Una buena manera de acabar con toda la confusión que rodea a las calorías es empezar por el principio y estudiar la historia de la alimentación utilizando una escala de un día. Digamos que nuestros antepasados aparecieron a la medianoche y que ahora sólo falta un segundo para que vuelva a ser medianoche otra vez. Hasta las 23.57 horas, nuestros antepasados se mantuvieron sanos y en forma, y comían únicamente lo que podía encontrarse directamente en la naturaleza: verdura, pescado, carne, huevos, fruta, frutos secos y semillas. A las 23.57, la humanidad empezó a cultivar, se «civilizó», y empezó a comer almidones y una pequeña cantidad de azúcares. Hace dos segundos, la humanidad empezó a comer almidones y azúcares procesados. Y justo ahora, cuando falta un segundo para la medianoche, las personas han empezado a obtener sus calorías de productos comestibles modificados genéticamente y muy ricos en almidones y azúcares refinados.

Esto significa que durante el 99,8 % de nuestra historia hubiera sido imposible seguir la dieta que recomiendan las Dietary Guidelines del Gobierno. Y ya no entramos en cuestiones de salud o de pérdida de peso. Nuestros antepasados no cazaban ni recolectaban pasta, arroz, cereales ni pan. No comían cereales integrales. No restringían la ingesta de azúcares añadidos. No sabían lo que eran los azúcares añadidos. S. Boyd Eaton —doctor en medicina y antropólogo de la Universidad Emory— explica que «durante el Paleolítico [que supone la mayor parte de la historia de la humanidad], la mayoría de los hidratos de carbono se obtenían de verduras y de frutas, muy pocos se obtenían de cereales en grano y ninguno en absoluto de harinas refinadas».1

Es una idea muy interesante sobre la que reflexionar cuando hablamos de nuestra salud.

La obesidad, la diabetes y las enfermedades cardiovasculares se conocen como «enfermedades de la civilización». No supusieron un problema hasta que la agricultura permitió la producción de almidones y de azúcares hace unos 12.000 años. Y no se convirtieron en una epidemia hasta que éstos empezaron a refinarse mucho, se modificaron genéticamente y pasaron a componer la mayoría de nuestra dieta. Investigadores de la Universidad de Colorado concluyeron que un asombroso 72 % de lo que comemos ahora no se había comido durante, como mínimo, un 99,8 % de nuestra historia evolutiva.*2

QUÉ PROPORCIÓN DE LA DIETA ESTÁNDAR ACTUAL NO ES NATURAL

Evolucionamos para seguir una dieta que ahora está patas arriba. Por lo tanto, no debería sorprendernos que nuestra salud y nuestra forma física estén patas arriba también. Más del 70 % de nuestra dieta se compone de alimentos no naturales. Más del 70 % de nosotros tiene cinturas de poco saludables a hinchadas. ¿Coincidencia o consecuencia lógica?

◆ ◆ ◆ ◆

TAREA A RESOLVER:
En el fragmento sobre la historia de la alimentación, ¿qué porcentaje de lo que comemos ahora no se había comido durante al menos el 99,8 % de nuestra historia evolutiva, según investigadores de la Universidad de Colorado?

◆ ◆ ◆ ◆

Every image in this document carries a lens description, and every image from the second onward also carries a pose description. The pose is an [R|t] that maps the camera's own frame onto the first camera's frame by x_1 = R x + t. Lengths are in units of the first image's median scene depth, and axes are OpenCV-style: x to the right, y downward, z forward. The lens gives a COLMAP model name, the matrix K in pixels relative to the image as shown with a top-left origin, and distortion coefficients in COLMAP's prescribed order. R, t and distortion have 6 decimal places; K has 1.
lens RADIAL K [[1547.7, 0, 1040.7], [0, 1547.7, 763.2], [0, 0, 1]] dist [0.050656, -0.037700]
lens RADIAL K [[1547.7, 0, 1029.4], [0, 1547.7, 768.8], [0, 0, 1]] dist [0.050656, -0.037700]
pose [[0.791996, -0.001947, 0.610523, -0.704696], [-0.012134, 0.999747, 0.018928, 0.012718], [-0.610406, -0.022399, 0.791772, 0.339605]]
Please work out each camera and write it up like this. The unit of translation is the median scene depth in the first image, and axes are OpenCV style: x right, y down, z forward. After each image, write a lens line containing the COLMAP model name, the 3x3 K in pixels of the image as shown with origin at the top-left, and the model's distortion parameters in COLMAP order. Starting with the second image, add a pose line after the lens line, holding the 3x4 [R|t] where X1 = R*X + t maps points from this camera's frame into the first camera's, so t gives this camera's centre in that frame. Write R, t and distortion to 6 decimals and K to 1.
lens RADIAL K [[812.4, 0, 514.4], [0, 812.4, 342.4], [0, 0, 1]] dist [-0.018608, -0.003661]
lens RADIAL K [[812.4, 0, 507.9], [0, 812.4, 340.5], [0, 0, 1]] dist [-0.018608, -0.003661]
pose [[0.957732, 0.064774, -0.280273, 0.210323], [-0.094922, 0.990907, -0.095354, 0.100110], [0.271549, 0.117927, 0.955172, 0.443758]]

◆ ◆ ◆ ◆

SOLUCIÓN PROPUESTA:
Un 72 %.